A Flow is a Stream of Packets: A Stream-Structured Data Approach for DDoS Detection

Raja Giryes,Lior Shafir,Avishai Wool
DOI: https://doi.org/10.48550/arXiv.2405.07232
2024-05-12
Abstract:Distributed Denial of Service (DDoS) attacks are getting increasingly harmful to the Internet, showing no signs of slowing down. Developing an accurate detection mechanism to thwart DDoS attacks is still a big challenge due to the rich variety of these attacks and the emergence of new attack vectors. In this paper, we propose a new tree-based DDoS detection approach that operates on a flow as a stream structure, rather than the traditional fixed-size record structure containing aggregated flow statistics. Although aggregated flow records have gained popularity over the past decade, providing an effective means for flow-based intrusion detection by inspecting only a fraction of the total traffic volume, they are inherently constrained. Their detection precision is limited not only by the lack of packet payloads, but also by their structure, which is unable to model fine-grained inter-packet relations, such as packet order and temporal relations. Additionally, inferring aggregated flow statistics must wait for the complete flow to end. Here we show that considering flow inputs as variable-length streams composed of their associated packet headers, allows for very accurate and fast detection of malicious flows. We evaluate our proposed strategy on the CICDDoS2019 and CICIDS2017 datasets, which contain a comprehensive variety of DDoS attacks. Our approach matches or exceeds existing machine learning techniques' accuracy, including state-of-the-art deep learning methods. Furthermore, our method achieves significantly earlier detection, e.g., with CICDDoS2019 detection based on the first 2 packets, which corresponds to an average time-saving of 99.79% and uses only 4--6% of the traffic volume.
Cryptography and Security
What problem does this paper attempt to address?
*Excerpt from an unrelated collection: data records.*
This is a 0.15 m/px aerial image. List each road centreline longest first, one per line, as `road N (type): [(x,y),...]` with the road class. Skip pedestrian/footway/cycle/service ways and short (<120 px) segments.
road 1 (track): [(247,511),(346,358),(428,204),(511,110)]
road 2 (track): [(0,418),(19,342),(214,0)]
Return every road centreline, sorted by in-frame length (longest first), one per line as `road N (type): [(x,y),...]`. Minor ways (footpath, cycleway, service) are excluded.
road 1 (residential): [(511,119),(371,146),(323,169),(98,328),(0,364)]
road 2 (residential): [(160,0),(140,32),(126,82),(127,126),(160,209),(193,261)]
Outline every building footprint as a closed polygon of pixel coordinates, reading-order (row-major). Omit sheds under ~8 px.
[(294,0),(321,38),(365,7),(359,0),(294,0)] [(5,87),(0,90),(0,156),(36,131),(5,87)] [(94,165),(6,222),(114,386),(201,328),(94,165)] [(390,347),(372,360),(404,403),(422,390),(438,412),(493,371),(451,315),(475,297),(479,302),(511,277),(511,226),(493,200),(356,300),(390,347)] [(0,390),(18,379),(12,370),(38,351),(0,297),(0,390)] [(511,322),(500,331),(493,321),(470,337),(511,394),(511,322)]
This paper attempts to solve several key problems in Distributed Denial - of - Service (DDoS) attack detection: 1. **Limitations of traditional flow - recording methods**: Traditional DDoS detection methods rely on aggregated flow records, which contain statistical information about the flows. However, this method has the following shortcomings: - **Lack of fine - grained information**: It is unable to capture the order and time relationships between packets. - **Limited detection accuracy**: Due to the lack of payload information of packets, the ability of deep packet inspection is limited. - **Delayed detection**: Aggregated statistical information can only be generated until the entire flow ends, resulting in detection delay. 2. **Improving detection speed and accuracy**: In order to cope with increasingly complex and diverse DDoS attacks, a faster and more accurate detection mechanism is required. Existing methods are often not timely and accurate enough when dealing with large - scale traffic. 3. **Low resource consumption**: In modern network environments, traffic is huge and complex, so a detection method that can use resources efficiently is needed to reduce computing and storage costs. To solve these problems, the author proposes a new tree - based DDoS detection method. This method regards the flow as a variable - length flow structure composed of packet headers, rather than the traditional fixed - size aggregated flow records. Through this method, early detection of malicious traffic can be achieved, and the speed and accuracy of detection can be significantly improved. Specifically: - **Direct analysis of packet headers**: Through direct analysis of packet headers, the order of events and time relationships within the flow can be captured, thereby improving detection accuracy. - **Early detection**: Accurate detection can be carried out using only the first few packets of the flow, greatly reducing the time and traffic required for detection. - **Compact data representation**: Compared with traditional methods, this method only needs to process 4 - 6% of the total traffic, greatly reducing resource consumption. Through evaluation on the CICDDoS2019 and CICIDS2017 datasets, this method not only matches or exceeds the accuracy of existing machine - learning techniques, but also shows significant advantages in detection speed, saving an average of 99.79% of the flow duration.